Exercise instructions:
What is needed is an exact transcription of every entry below.

Records shown:
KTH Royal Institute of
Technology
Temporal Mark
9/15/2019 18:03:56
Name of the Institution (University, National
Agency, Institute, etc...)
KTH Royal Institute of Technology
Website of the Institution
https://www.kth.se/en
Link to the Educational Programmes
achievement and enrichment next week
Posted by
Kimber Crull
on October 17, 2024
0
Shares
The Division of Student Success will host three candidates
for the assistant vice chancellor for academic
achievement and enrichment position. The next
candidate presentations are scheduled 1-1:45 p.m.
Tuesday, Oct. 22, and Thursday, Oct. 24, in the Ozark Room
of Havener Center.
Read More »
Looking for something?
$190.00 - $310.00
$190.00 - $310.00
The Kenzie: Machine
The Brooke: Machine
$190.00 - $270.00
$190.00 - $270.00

Written reply:
KTH Royal Institute of
Technology
Temporal Mark
9/15/2019 18:03:56
Name of the Institution (University, National
Agency, Institute, etc...)
KTH Royal Institute of Technology
Website of the Institution
https://www.kth.se/en
Link to the Educational Programmes
achievement and enrichment next week
Posted by
Kimber Crull
on October 17, 2024
0
Shares
The Division of Student Success will host three candidates
for the assistant vice chancellor for academic
achievement and enrichment position. The next
candidate presentations are scheduled 1-1:45 p.m.
Tuesday, Oct. 22, and Thursday, Oct. 24, in the Ozark Room
of Havener Center.
Read More »
Looking for something?
$190.00 - $310.00
$190.00 - $310.00
The Kenzie: Machine
The Brooke: Machine
$190.00 - $270.00
$190.00 - $270.00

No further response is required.